Afftely. yrs.
(Baroness) Leah Finqulestone.
Which step-father, Gaveston wondered; but a glance at Gotha’s Almanack decided him in a trice against acceptance. “Phew!” he said to David, “what an escape!” and the Baroness’s invitation fell heavily back into the “refusals tray.”
But there were others.
It was a gay spring morning. Term was over, but, sitting though he was in a first-class Great Western smoker, Gaveston could hardly realize the fact. For where was the familiar landscape of Berks and Bucks stretching like a sea between his terms and his vacations, his vacations and his terms? Where was deserted Didcot? Where the reasty biscuitries of Reading? And where were Wormwood Scrubbs with their Cyclopean hangar, and their promise of speedy arrival at familiar Paddington? Oh, of course; he remembered now: he had left Oxford from the Down Platform.
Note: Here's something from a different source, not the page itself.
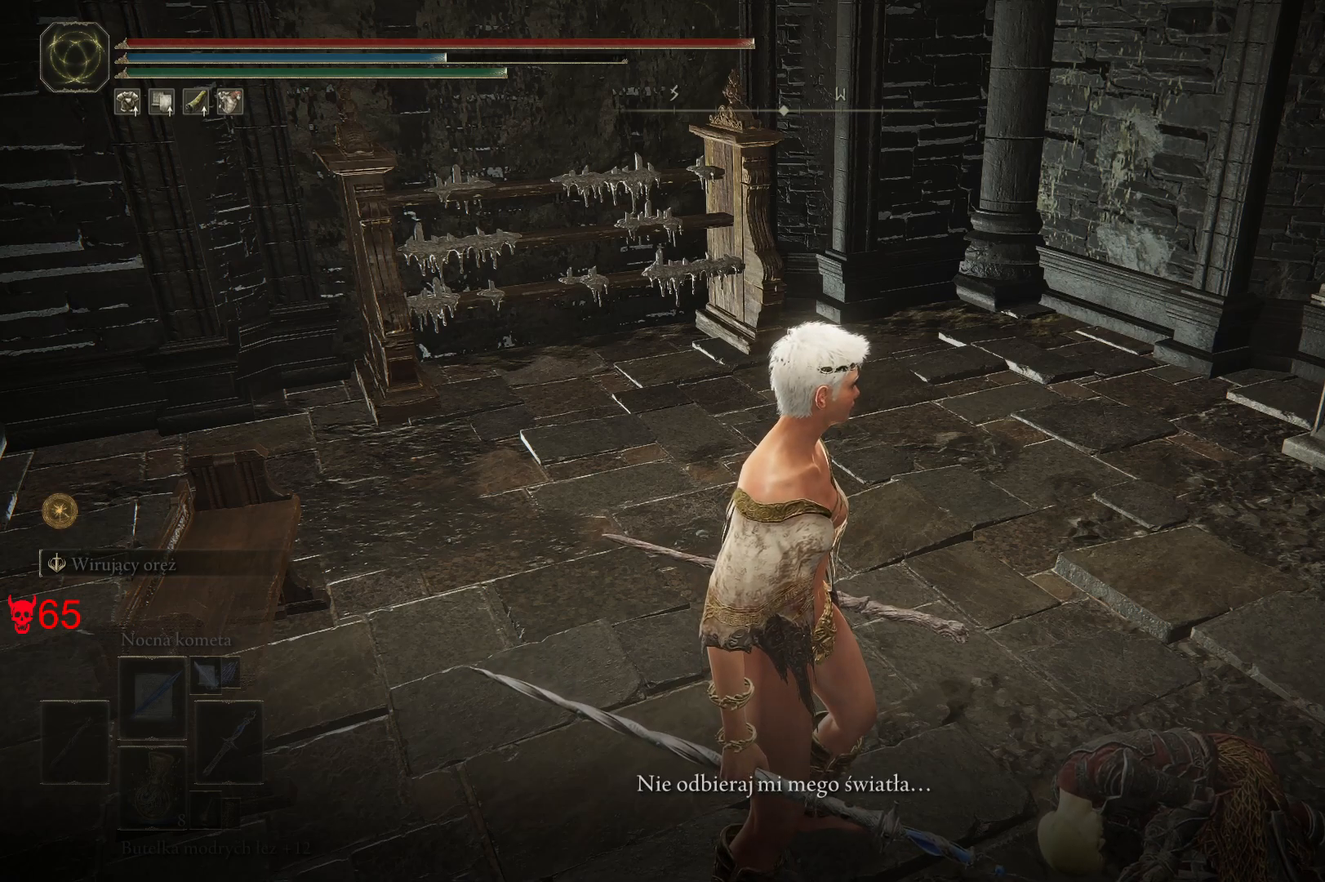
{"keys": [], "mouse": [], "events": []}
And on purpose. The train was the only place (except his bed) where Gaveston was often alone, and cradled by its rhythmical monotone of sound, he always surrendered himself to reflection and revery. With unseeing eyes he gazed upon the expanse of gloomy Drinkwater country which so emphatically was not the usual well-brooked but over-factoried valley of the Thames. How many hours, he thought, one wastes in unmotivated journeyings, in merely purposeless vagulity! How futile the pursuit of action for its own poor sake! For what lay before him at his journey’s end? An English country-house, an English week-end party, with its drinks and its drains, its horses and its carriages, its ghosts and its flirtations, its back-stairs and its back-chat—with no break in its well-bred monotony.
He saw it all stretching prospectively and preposterously before him, all of it: the dormant station on an almost impossibly bifurcated branch-line, its wooden platform bright with Easter Lilies and lanky-Lot’s-wife, and marked
Stops by Request in Bradshaw; the rustic gaucherie of the solitary and half-wit porter, and then the glimpse of the perky cockade of the expectant groom; and that predestinedly convergent encounter in the wagonette with the other, but not over-numerous, guests, who, though only too well known to each other, had travelled down in separate, but first-class, compartments; and then that excruciatingly culminative moment of arrival beneath the pompous Georgian portico, with the formalized words of welcome slipping upwards into its stucco recesses, that gossipy tea on the terrace, or, if season or weather proved inclement, in the mauve drawing-room, and that chaste and tapestried bedroom in the bachelors’ wing with (yes) the assertively blue hot-water can ready in the, certainly adequate, but somehow not urbanely inviting, basin.